Alternatively if your data is space separated then the string stream library is very useful.
But both the above have already been covered.
So as a third C-Like alternative I propose copying the std::string into a buffer for modification.
std::string data("The data I want to tokenize");
// Create a buffer of the correct length:
std::vector<char> buffer(data.size()+1);
// copy the string into the buffer
strcpy(&buffer[0],data.c_str());
// Tokenize
strtok(&buffer[0]," ");
If you don't mind open source, you could use the subbuffer and subparser classes from https://github.com/EdgeCast/json_parser. The original string is left intact, there is no allocation and no copying of data. I have not compiled the following so there may be errors.

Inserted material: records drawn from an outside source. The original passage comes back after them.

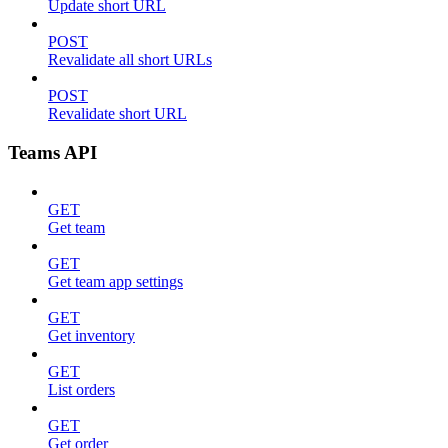
Update short URL
POST
Revalidate all short URLs
POST
Revalidate short URL
Teams API
GET
Get team
GET
Get team app settings
GET
Get inventory
GET
List orders
GET
Get order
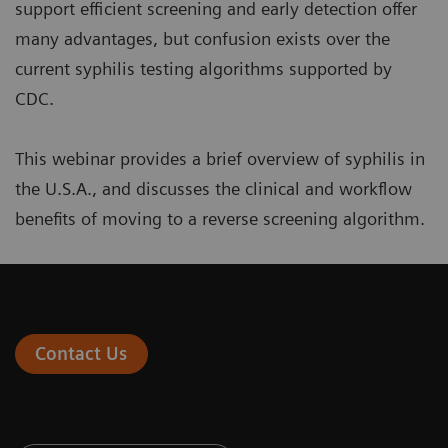
support efficient screening and early detection offer
many advantages, but confusion exists over the
current syphilis testing algorithms supported by
CDC.
This webinar provides a brief overview of syphilis in
the U.S.A., and discusses the clinical and workflow
benefits of moving to a reverse screening algorithm.
Contact Us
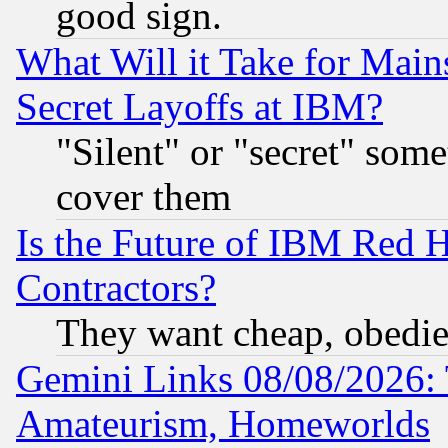
good sign.
What Will it Take for Main
Secret Layoffs at IBM?
"Silent" or "secret" som
cover them
Is the Future of IBM Red H
Contractors?
They want cheap, obedi
Gemini Links 08/08/2026: 
Amateurism, Homeworlds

std::string input_string("hello world");
subbuffer input(input_string);
subparser flds(input, ' ', subparser::SKIP_EMPTY);
while (!flds.empty())
{
subbuffer fld = flds.next();
// do something with fld
}
// or if you know it is only two fields
subbuffer fld1 = input.before(' ');
subbuffer fld2 = input.sub(fld1.length() + 1).ltrim(' ');
Typecasting to (char*) got it working for me!
token = strtok((char *)str.c_str(), " ");
Chris's answer is probably fine when using std::string; however in case you want to use std::basic_string<char16_t>, std::getline can't be used. Here is a possible other implementation:
template <class CharT> bool tokenizestring(const std::basic_string<CharT> &input, CharT separator, typename std::basic_string<CharT>::size_type &pos, std::basic_string<CharT> &token) {
if (pos >= input.length()) {
// if input is empty, or ends with a separator, return an empty token when the end has been reached (and return an out-of-bound position so subsequent call won't do it again)
if ((pos == 0) || ((pos > 0) && (pos == input.length()) && (input[pos-1] == separator))) {
token.clear();
pos=input.length()+1;
return true;
}
return false;
}
typename std::basic_string<CharT>::size_type separatorPos=input.find(separator, pos);
if (separatorPos == std::basic_string<CharT>::npos) {
token=input.substr(pos, input.length()-pos);
pos=input.length();
} else {
token=input.substr(pos, separatorPos-pos);
pos=separatorPos+1;
}
return true;
}
Then use it like this:
std::basic_string<char16_t> s;
std::basic_string<char16_t> token;
std::basic_string<char16_t>::size_type tokenPos=0;
while (tokenizestring(s, (char16_t)' ', tokenPos, token)) {
...
}
It fails because str.c_str() returns constant string but char * strtok (char * str, const char * delimiters ) requires volatile string. So you need to use *const_cast< char > inorder to make it voletile.
I am giving you a complete but small program to tokenize the string using C strtok() function.
#include <iostream>
#include <string>
#include <string.h>
using namespace std;
int main() {
string s="20#6 5, 3";
// strtok requires volatile string as it modifies the supplied string in order to tokenize it
char *str=const_cast< char *>(s.c_str());
char *tok;
tok=strtok(str, "#, " );
int arr[4], i=0;
while(tok!=NULL){
arr[i++]=stoi(tok);
tok=strtok(NULL, "#, " );
}
for(int i=0; i<4; i++) cout<<arr[i]<<endl;
return 0;
}
NOTE: strtok may not be suitable in all situation as the string passed to function gets modified by being broken into smaller strings. Pls., ref to get better understanding of strtok functionality.
How strtok works
Added few print statement to better understand the changes happning to string in each call to strtok and how it returns token.
#include <iostream>
#include <string>
#include <string.h>
using namespace std;
int main() {
string s="20#6 5, 3";
char *str=const_cast< char *>(s.c_str());
char *tok;
cout<<"string: "<<s<<endl;
tok=strtok(str, "#, " );
cout<<"String: "<<s<<"\tToken: "<<tok<<endl;
while(tok!=NULL){
tok=strtok(NULL, "#, " );
cout<<"String: "<<s<<"\t\tToken: "<<tok<<endl;
}
return 0;
}
Output:
string: 20#6 5, 3
String: 206 5, 3 Token: 20
String: 2065, 3 Token: 6
String: 2065 3 Token: 5
String: 2065 3 Token: 3
String: 2065 3 Token:
strtok iterate over the string first call find the non delemetor character (2 in this case) and marked it as token start then continues scan for a delimeter and replace it with null charater (# gets replaced in actual string) and return start which points to token start character( i.e., it return token 20 which is terminated by null). In subsequent call it start scaning from the next character and returns token if found else null. subsecuntly it returns token 6, 5, 3.